# Raw data
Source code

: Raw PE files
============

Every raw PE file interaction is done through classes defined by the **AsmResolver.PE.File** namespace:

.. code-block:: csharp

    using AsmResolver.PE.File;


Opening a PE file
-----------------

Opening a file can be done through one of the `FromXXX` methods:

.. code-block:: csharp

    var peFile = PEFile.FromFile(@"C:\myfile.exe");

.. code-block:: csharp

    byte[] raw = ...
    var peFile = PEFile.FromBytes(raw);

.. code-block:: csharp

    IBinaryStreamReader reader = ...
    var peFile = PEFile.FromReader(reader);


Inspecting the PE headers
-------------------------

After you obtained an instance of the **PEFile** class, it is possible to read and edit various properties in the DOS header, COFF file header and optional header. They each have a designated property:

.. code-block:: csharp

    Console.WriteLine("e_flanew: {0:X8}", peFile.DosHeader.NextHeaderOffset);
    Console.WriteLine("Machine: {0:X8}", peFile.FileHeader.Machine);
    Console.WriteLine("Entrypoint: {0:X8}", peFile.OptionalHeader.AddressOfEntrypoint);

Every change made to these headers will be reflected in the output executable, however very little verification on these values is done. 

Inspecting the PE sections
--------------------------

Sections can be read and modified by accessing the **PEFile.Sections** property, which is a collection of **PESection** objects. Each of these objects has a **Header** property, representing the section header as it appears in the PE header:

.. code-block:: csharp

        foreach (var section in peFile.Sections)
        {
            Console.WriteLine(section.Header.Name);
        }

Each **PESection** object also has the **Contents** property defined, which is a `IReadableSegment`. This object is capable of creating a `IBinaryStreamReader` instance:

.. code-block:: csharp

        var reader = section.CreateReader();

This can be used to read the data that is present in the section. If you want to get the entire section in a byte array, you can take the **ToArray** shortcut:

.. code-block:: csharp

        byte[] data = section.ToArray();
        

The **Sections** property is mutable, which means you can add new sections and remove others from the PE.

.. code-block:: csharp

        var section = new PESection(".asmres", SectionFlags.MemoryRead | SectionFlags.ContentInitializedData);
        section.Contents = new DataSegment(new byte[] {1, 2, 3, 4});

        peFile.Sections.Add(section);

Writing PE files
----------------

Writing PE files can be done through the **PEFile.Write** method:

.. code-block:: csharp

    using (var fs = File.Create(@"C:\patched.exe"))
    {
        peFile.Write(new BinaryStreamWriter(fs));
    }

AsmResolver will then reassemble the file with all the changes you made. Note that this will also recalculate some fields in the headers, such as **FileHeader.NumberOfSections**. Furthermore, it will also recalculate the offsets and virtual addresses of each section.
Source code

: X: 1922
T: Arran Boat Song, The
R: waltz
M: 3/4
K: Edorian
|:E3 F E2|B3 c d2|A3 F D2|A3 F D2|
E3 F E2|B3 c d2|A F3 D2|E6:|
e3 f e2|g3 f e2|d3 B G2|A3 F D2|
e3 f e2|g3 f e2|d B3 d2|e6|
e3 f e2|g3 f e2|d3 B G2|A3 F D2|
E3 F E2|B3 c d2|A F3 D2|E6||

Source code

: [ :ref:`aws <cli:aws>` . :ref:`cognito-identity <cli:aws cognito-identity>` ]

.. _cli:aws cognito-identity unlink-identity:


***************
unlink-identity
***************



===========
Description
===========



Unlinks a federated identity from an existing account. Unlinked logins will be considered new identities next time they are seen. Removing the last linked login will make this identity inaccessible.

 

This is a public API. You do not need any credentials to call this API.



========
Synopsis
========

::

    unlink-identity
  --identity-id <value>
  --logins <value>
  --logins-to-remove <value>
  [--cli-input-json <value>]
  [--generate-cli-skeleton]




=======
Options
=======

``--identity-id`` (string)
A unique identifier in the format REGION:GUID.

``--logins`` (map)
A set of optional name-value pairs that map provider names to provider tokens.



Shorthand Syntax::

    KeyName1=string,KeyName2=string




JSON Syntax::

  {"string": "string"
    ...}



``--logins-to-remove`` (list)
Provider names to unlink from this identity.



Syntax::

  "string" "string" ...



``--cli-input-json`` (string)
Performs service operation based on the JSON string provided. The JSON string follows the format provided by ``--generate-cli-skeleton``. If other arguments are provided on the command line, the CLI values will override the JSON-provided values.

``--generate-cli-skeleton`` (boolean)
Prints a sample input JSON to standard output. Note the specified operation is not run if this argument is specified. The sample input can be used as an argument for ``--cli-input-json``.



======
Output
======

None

# Problem
What is the number of lines in the entries above that contain the string "AsmResolver"? Reply with the number and nothing more.

# Response to the task
3